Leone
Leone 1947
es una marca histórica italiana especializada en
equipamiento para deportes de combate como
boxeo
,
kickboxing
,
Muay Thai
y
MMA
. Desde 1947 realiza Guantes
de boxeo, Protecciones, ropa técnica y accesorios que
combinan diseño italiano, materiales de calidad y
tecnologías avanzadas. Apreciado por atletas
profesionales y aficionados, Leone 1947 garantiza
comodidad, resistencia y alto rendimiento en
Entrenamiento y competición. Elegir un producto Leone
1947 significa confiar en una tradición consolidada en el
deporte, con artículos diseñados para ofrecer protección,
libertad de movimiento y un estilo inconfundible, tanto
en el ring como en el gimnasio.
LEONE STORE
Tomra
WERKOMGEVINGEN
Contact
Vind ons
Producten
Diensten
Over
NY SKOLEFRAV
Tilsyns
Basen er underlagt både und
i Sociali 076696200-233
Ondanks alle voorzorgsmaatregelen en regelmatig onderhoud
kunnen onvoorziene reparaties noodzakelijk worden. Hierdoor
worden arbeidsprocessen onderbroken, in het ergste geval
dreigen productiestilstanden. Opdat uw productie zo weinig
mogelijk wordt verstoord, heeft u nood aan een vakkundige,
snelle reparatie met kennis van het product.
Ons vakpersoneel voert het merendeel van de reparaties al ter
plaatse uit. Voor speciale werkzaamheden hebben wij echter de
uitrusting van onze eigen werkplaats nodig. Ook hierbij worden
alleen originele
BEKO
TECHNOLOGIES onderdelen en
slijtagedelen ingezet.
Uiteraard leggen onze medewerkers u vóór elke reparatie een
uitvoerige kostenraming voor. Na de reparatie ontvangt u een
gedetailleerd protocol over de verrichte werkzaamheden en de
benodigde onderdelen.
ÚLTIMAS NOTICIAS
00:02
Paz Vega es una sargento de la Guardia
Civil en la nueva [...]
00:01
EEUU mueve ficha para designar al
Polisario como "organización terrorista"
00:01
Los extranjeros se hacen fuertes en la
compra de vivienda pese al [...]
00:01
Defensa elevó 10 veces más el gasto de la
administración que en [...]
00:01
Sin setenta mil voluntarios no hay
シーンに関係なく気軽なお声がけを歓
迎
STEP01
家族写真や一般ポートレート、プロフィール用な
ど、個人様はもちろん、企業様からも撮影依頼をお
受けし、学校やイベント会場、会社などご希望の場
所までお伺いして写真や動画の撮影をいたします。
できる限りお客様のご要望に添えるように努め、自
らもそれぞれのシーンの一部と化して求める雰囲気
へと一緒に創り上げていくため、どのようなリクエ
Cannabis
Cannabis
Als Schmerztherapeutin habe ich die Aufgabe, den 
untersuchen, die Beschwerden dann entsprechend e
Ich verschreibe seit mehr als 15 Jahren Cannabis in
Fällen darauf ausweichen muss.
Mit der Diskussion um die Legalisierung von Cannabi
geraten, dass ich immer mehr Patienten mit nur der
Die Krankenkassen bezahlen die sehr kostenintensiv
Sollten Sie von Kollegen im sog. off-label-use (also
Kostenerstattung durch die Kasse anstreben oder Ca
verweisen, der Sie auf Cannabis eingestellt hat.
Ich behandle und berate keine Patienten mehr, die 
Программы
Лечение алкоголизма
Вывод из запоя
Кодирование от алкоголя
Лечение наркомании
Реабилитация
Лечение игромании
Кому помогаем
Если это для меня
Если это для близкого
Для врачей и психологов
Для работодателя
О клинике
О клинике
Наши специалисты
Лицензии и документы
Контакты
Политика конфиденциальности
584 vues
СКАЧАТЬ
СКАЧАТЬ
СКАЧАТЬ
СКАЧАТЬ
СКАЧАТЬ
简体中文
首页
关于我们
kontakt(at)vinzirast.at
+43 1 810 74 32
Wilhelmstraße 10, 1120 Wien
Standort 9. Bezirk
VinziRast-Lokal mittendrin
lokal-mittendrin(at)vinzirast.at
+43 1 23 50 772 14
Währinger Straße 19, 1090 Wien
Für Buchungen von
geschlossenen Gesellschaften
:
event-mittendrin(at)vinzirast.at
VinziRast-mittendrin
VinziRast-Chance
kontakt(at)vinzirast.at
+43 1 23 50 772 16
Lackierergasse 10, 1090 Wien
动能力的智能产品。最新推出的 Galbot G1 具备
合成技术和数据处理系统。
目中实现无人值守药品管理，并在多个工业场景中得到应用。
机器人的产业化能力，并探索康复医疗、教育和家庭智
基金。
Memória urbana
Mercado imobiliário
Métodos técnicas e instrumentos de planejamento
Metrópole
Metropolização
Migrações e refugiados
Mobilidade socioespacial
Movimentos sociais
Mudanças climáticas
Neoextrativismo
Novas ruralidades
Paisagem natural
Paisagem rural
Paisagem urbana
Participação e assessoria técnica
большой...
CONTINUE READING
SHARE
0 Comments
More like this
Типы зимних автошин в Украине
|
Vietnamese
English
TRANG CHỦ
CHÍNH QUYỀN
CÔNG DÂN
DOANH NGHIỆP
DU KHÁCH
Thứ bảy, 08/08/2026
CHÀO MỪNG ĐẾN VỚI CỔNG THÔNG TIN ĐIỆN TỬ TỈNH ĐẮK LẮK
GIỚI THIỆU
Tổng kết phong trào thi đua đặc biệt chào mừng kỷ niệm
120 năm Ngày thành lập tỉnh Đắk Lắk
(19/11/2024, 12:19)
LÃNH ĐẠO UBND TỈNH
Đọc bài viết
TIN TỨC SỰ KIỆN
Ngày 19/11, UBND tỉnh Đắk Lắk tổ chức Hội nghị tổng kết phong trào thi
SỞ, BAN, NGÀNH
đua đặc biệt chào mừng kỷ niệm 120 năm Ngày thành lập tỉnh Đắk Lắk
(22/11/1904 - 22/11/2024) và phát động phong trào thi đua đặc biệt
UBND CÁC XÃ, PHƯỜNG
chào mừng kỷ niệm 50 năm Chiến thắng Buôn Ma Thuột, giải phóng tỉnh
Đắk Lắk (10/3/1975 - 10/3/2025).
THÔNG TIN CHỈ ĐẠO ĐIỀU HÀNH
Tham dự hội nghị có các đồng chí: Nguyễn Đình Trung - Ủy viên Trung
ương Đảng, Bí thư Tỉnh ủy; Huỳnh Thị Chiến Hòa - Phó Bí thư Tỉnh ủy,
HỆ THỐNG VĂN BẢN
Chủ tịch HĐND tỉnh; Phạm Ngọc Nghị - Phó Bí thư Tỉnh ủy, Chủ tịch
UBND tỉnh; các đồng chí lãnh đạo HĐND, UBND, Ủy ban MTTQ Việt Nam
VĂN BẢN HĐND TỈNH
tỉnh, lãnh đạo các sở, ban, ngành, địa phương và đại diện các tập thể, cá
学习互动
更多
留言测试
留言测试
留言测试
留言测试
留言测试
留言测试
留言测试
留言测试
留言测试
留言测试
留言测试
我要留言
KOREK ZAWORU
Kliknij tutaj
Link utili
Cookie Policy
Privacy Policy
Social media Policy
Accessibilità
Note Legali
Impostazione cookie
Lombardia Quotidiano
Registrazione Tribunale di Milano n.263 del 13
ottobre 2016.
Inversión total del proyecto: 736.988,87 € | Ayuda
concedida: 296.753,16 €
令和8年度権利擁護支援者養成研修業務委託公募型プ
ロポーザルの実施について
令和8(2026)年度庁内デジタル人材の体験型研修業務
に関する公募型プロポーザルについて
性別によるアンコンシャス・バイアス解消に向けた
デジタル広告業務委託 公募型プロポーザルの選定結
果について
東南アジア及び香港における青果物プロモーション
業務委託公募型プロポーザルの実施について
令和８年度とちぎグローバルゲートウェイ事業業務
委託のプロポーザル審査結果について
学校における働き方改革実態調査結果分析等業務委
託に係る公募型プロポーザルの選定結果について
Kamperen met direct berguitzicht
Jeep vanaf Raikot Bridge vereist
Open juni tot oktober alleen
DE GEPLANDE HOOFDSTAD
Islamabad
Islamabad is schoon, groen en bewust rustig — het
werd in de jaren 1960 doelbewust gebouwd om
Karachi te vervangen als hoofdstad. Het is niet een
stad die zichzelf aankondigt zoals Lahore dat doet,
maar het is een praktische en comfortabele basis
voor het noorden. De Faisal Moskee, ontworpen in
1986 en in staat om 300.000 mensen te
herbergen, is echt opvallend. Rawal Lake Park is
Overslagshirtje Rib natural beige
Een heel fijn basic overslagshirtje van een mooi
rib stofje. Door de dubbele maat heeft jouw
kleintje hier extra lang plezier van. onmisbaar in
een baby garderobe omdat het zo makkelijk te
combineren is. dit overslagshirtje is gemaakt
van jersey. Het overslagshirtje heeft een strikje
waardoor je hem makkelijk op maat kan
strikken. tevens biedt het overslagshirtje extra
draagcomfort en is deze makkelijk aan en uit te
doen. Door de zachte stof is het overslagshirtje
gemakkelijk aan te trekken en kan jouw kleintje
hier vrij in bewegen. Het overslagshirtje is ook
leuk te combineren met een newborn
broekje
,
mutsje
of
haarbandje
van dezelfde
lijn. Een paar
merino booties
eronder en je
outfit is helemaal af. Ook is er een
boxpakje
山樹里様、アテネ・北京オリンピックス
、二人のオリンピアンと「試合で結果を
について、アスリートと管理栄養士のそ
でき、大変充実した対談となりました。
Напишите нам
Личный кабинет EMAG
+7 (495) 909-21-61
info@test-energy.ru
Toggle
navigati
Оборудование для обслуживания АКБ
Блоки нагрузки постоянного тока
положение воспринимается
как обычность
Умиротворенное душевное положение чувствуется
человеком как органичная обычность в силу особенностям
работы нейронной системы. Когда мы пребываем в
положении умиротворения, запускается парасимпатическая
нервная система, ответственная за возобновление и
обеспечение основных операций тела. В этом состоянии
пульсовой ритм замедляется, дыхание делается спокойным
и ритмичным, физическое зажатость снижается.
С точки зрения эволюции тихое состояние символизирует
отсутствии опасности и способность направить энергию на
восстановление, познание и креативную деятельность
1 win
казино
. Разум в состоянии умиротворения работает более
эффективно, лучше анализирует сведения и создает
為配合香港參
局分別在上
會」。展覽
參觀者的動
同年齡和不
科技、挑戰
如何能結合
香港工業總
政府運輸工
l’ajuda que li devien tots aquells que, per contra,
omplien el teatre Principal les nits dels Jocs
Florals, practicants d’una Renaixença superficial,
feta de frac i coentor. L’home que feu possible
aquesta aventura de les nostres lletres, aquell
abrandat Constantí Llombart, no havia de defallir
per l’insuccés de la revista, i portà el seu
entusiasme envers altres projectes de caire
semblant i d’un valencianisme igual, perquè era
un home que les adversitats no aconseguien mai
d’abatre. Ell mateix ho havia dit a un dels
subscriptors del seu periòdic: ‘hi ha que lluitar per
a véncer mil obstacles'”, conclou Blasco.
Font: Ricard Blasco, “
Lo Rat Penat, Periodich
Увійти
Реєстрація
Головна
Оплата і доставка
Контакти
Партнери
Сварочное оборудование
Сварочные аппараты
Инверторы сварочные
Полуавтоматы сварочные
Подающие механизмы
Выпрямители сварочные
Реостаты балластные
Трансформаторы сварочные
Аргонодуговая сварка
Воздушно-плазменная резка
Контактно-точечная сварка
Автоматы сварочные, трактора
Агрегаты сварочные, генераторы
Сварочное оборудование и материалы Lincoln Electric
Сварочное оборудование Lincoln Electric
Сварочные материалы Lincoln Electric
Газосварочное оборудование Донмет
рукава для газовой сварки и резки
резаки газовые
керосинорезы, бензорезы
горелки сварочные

=====

**TASK ITEM**
Each line from the one containing "Полуавтоматы сварочные" to the last line above must be returned exactly, and no line outside that range.

**SOLUTION FOR THIS PROBLEM**
Полуавтоматы сварочные
Подающие механизмы
Выпрямители сварочные
Реостаты балластные
Трансформаторы сварочные
Аргонодуговая сварка
Воздушно-плазменная резка
Контактно-точечная сварка
Автоматы сварочные, трактора
Агрегаты сварочные, генераторы
Сварочное оборудование и материалы Lincoln Electric
Сварочное оборудование Lincoln Electric
Сварочные материалы Lincoln Electric
Газосварочное оборудование Донмет
рукава для газовой сварки и резки
резаки газовые
керосинорезы, бензорезы
горелки сварочные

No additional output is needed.